◆ **REQUIREMENT**: Rewrite the listing below with "largest" replaced by "biggest" wherever it occurs, keeping every other line as it is. Leave out the pictures.

Chart interpretation exercises:
- - - - -
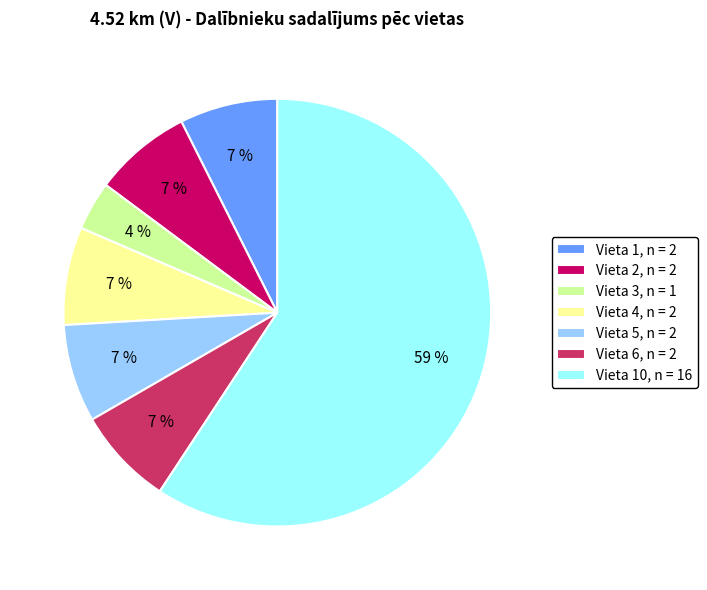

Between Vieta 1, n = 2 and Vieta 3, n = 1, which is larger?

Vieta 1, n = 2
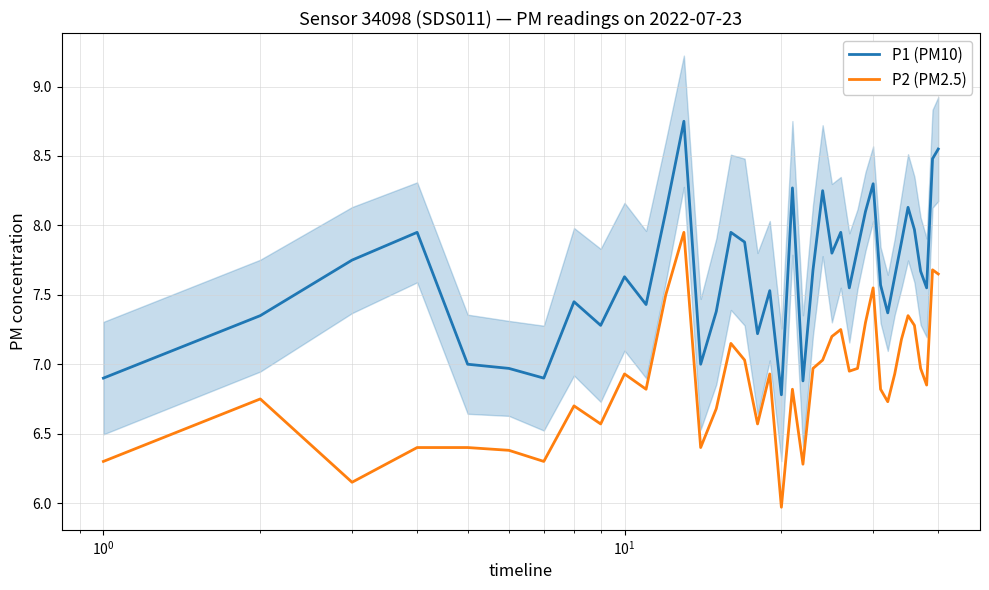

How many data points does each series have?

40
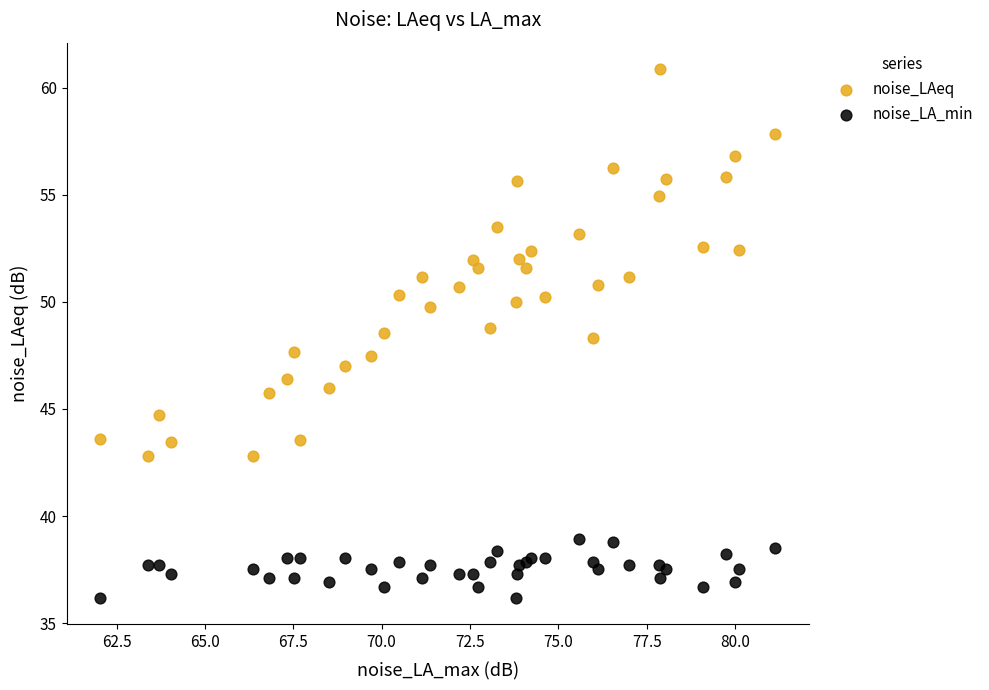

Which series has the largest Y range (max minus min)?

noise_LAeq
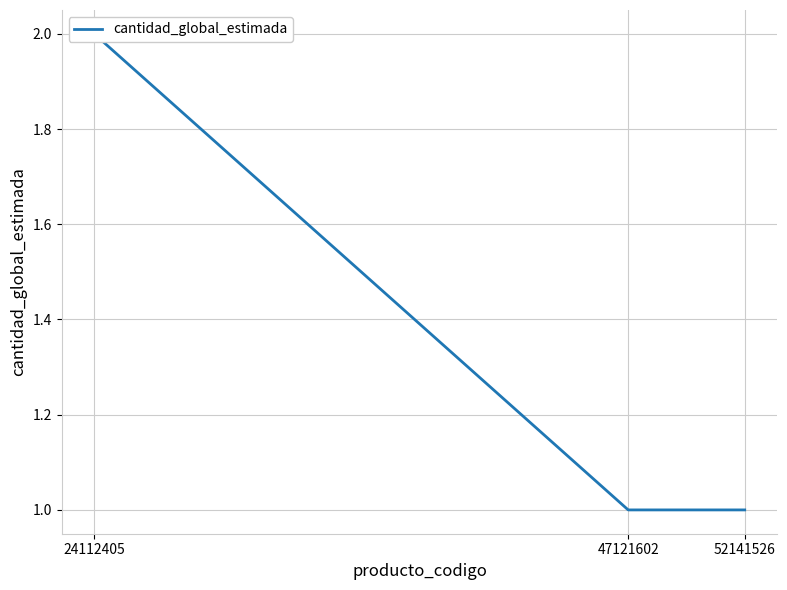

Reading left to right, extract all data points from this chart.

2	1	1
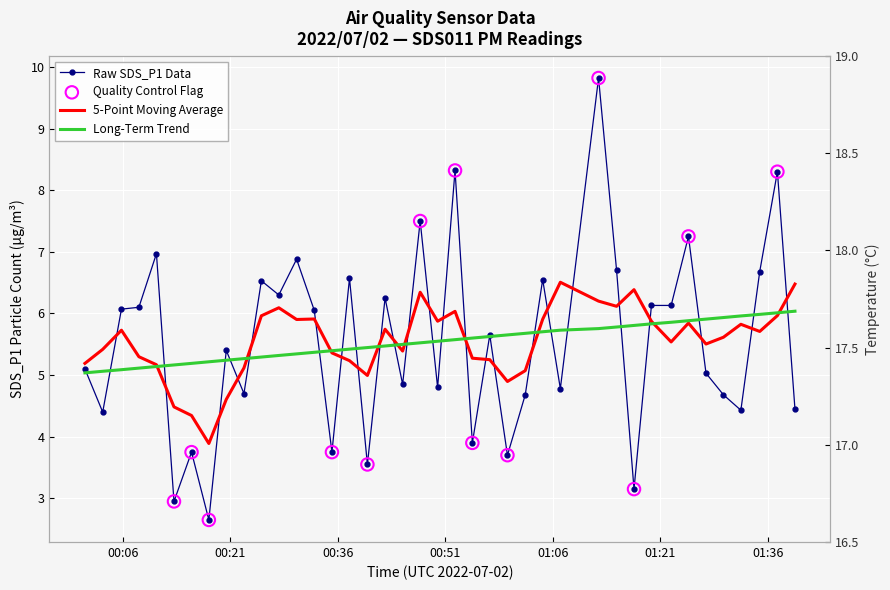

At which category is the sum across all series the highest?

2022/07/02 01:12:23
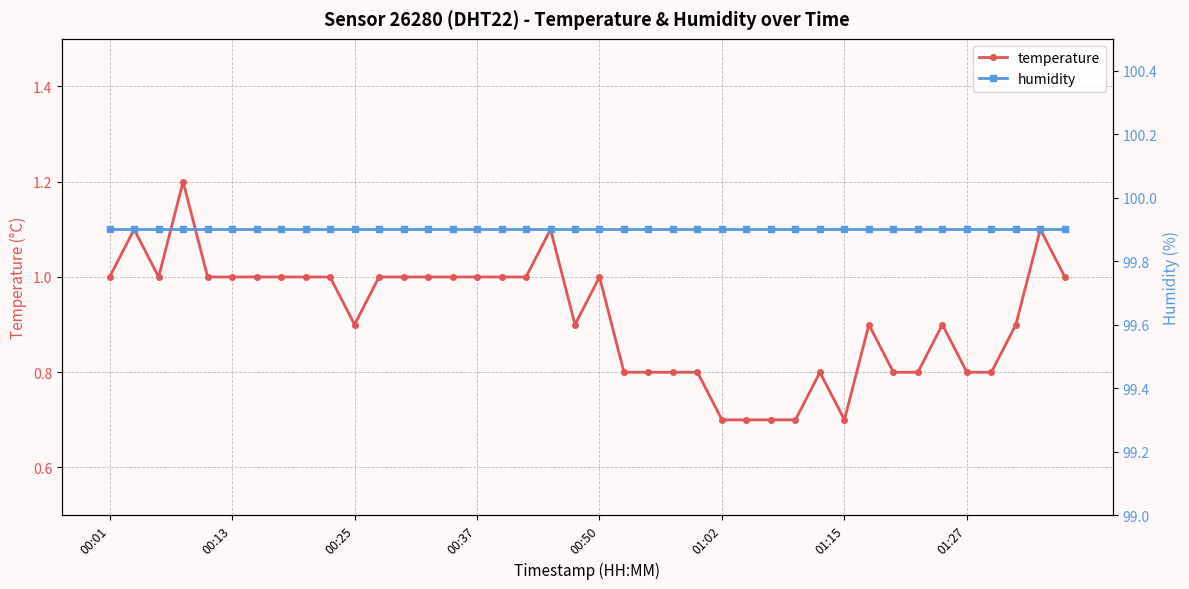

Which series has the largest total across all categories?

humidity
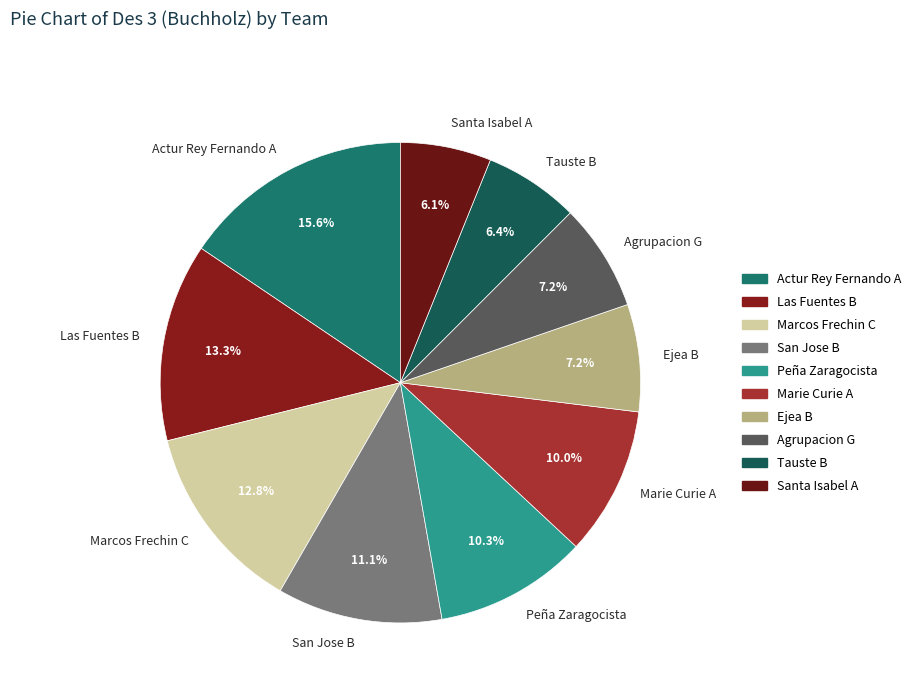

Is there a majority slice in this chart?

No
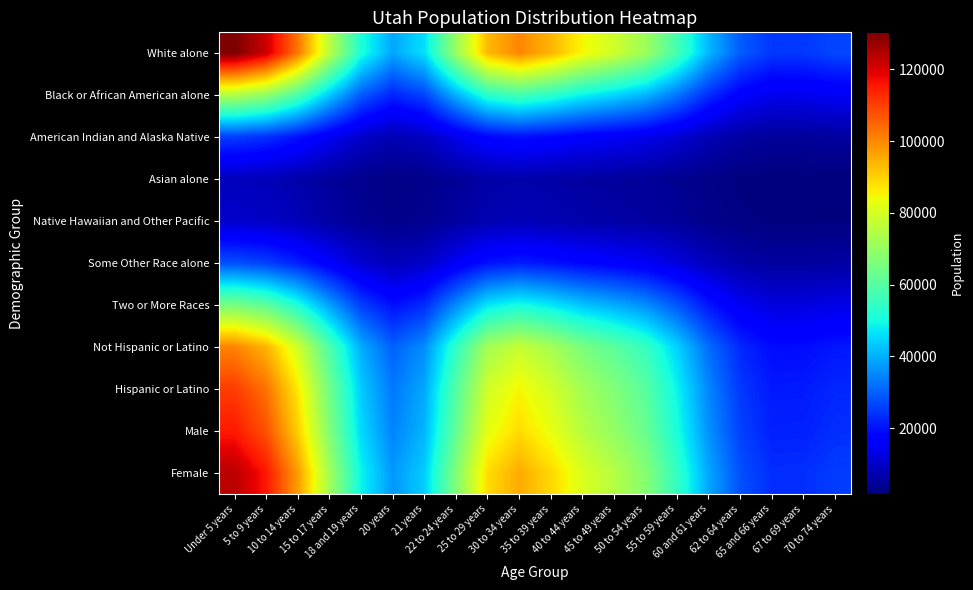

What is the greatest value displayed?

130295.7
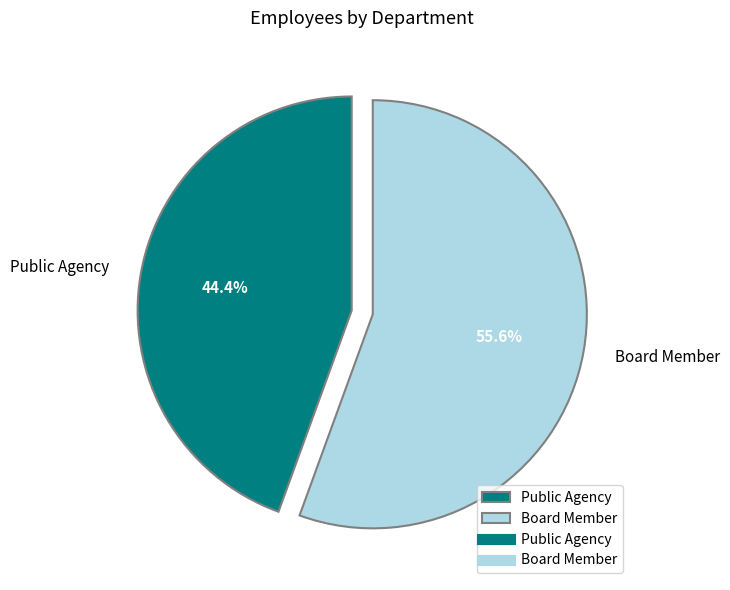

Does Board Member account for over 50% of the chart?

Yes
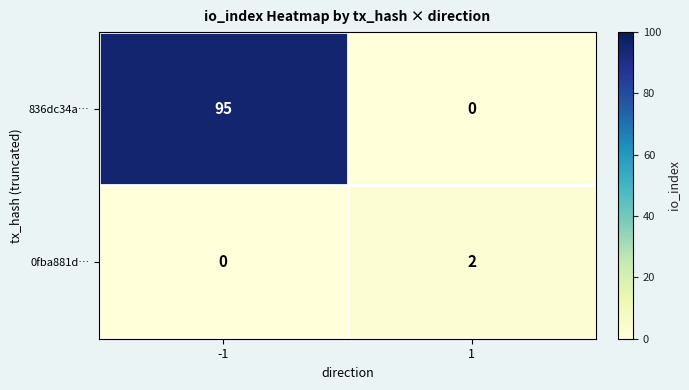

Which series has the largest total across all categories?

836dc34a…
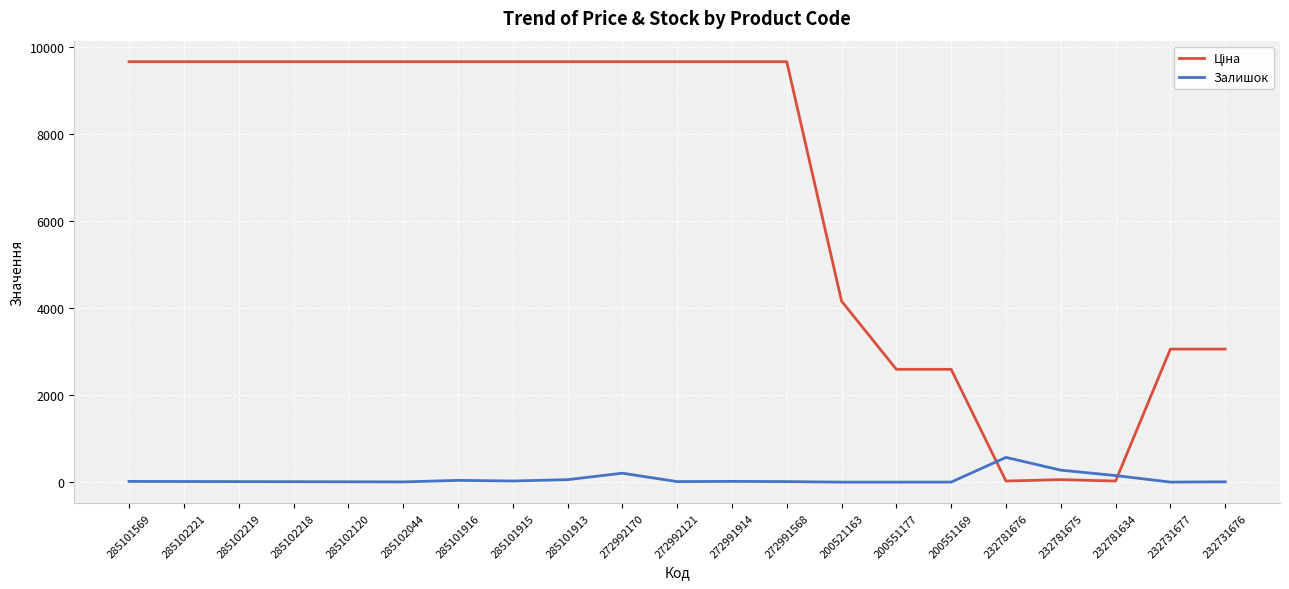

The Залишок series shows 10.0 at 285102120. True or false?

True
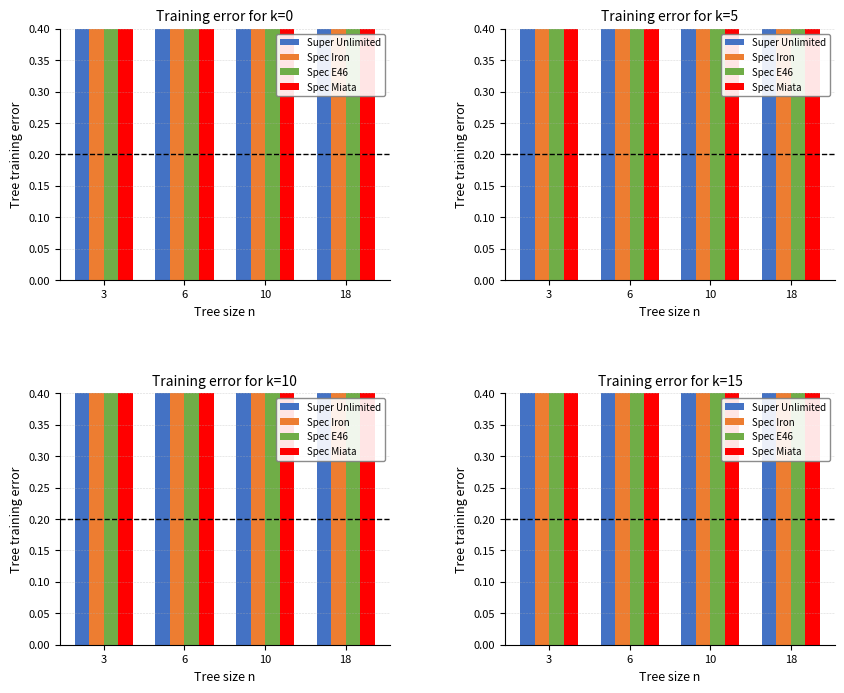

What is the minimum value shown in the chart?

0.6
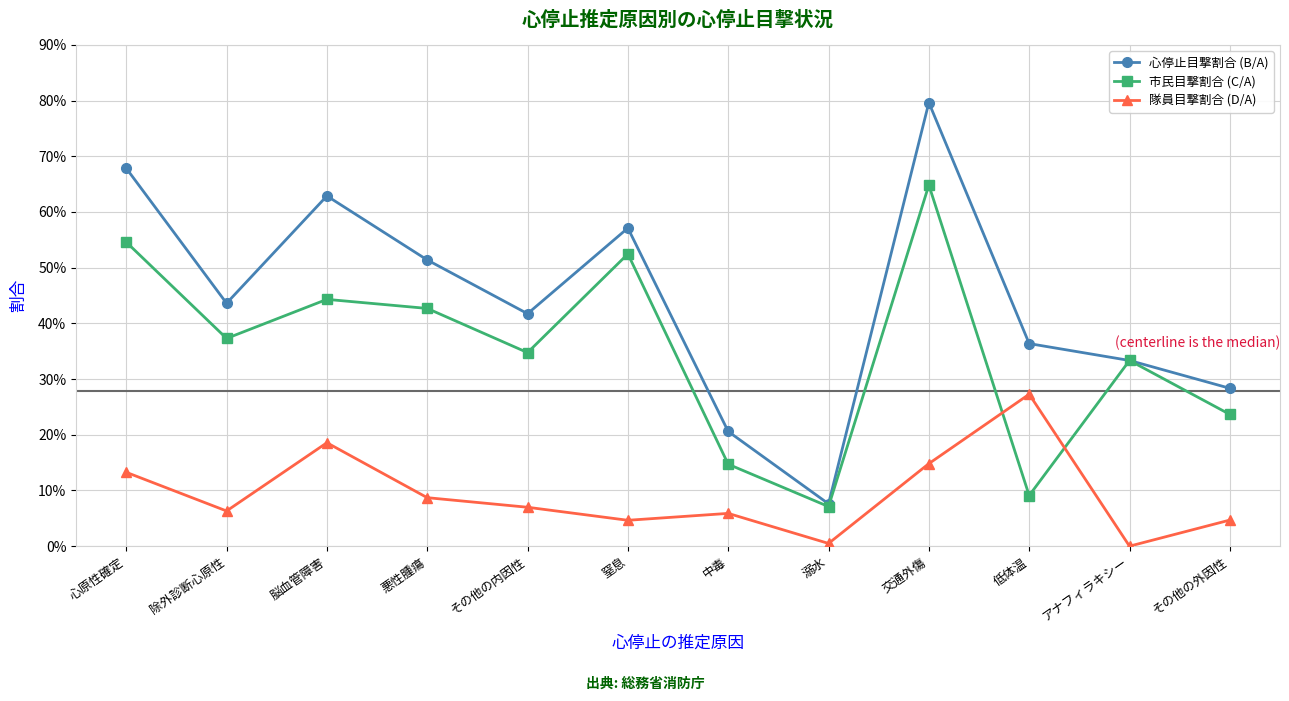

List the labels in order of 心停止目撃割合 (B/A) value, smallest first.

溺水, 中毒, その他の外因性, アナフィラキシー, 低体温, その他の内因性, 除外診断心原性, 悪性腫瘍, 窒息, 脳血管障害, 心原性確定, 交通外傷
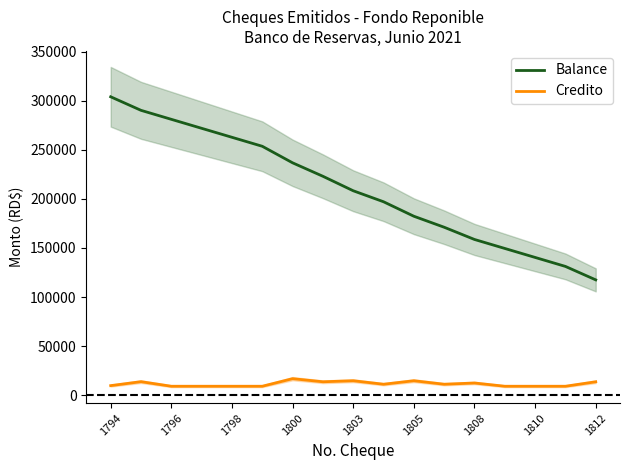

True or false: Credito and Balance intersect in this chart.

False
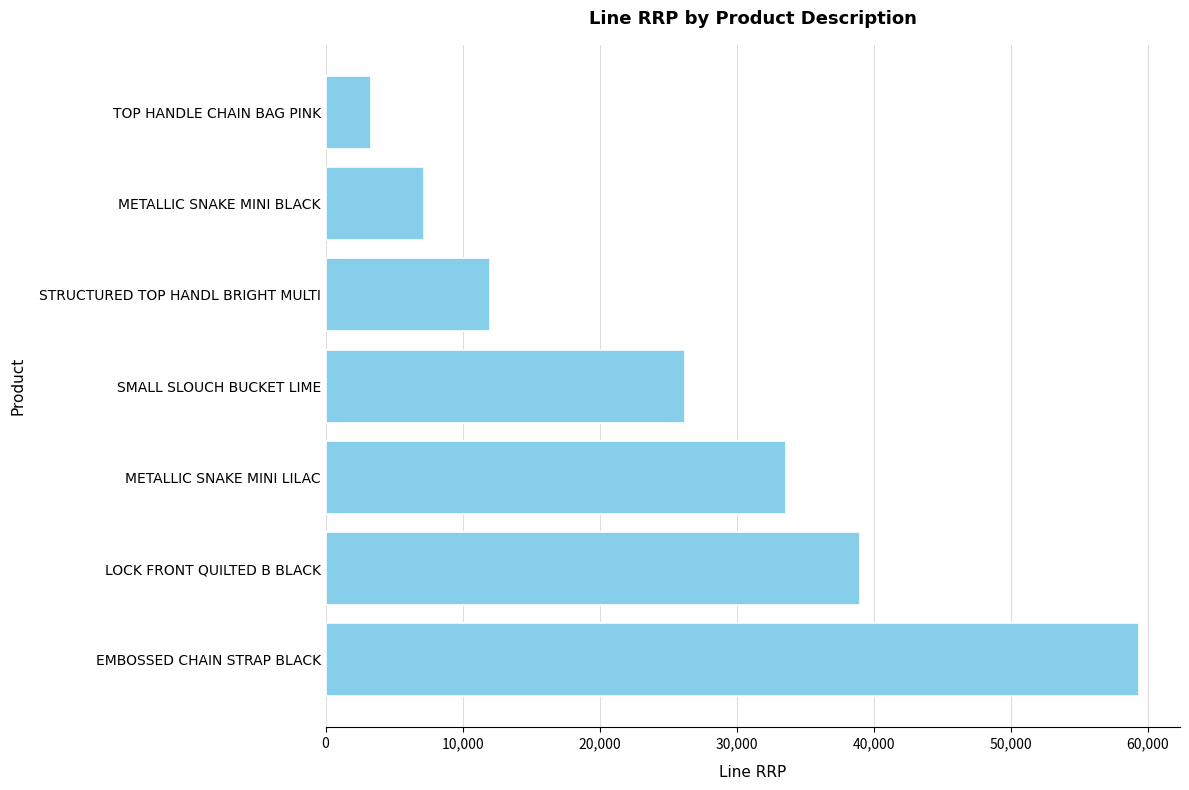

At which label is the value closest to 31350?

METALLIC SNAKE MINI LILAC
- - - - -
◆ **RESPONSE TO THE TASK**:
Between Vieta 1, n = 2 and Vieta 3, n = 1, which is larger?

Vieta 1, n = 2

How many data points does each series have?

40

Which series has the biggest Y range (max minus min)?

noise_LAeq

Reading left to right, extract all data points from this chart.

2	1	1

At which category is the sum across all series the highest?

2022/07/02 01:12:23

Which series has the biggest total across all categories?

humidity

Is there a majority slice in this chart?

No

What is the greatest value displayed?

130295.7

Does Board Member account for over 50% of the chart?

Yes

Which series has the biggest total across all categories?

836dc34a…

The Залишок series shows 10.0 at 285102120. True or false?

True

What is the minimum value shown in the chart?

0.6

List the labels in order of 心停止目撃割合 (B/A) value, smallest first.

溺水, 中毒, その他の外因性, アナフィラキシー, 低体温, その他の内因性, 除外診断心原性, 悪性腫瘍, 窒息, 脳血管障害, 心原性確定, 交通外傷

True or false: Credito and Balance intersect in this chart.

False

At which label is the value closest to 31350?

METALLIC SNAKE MINI LILAC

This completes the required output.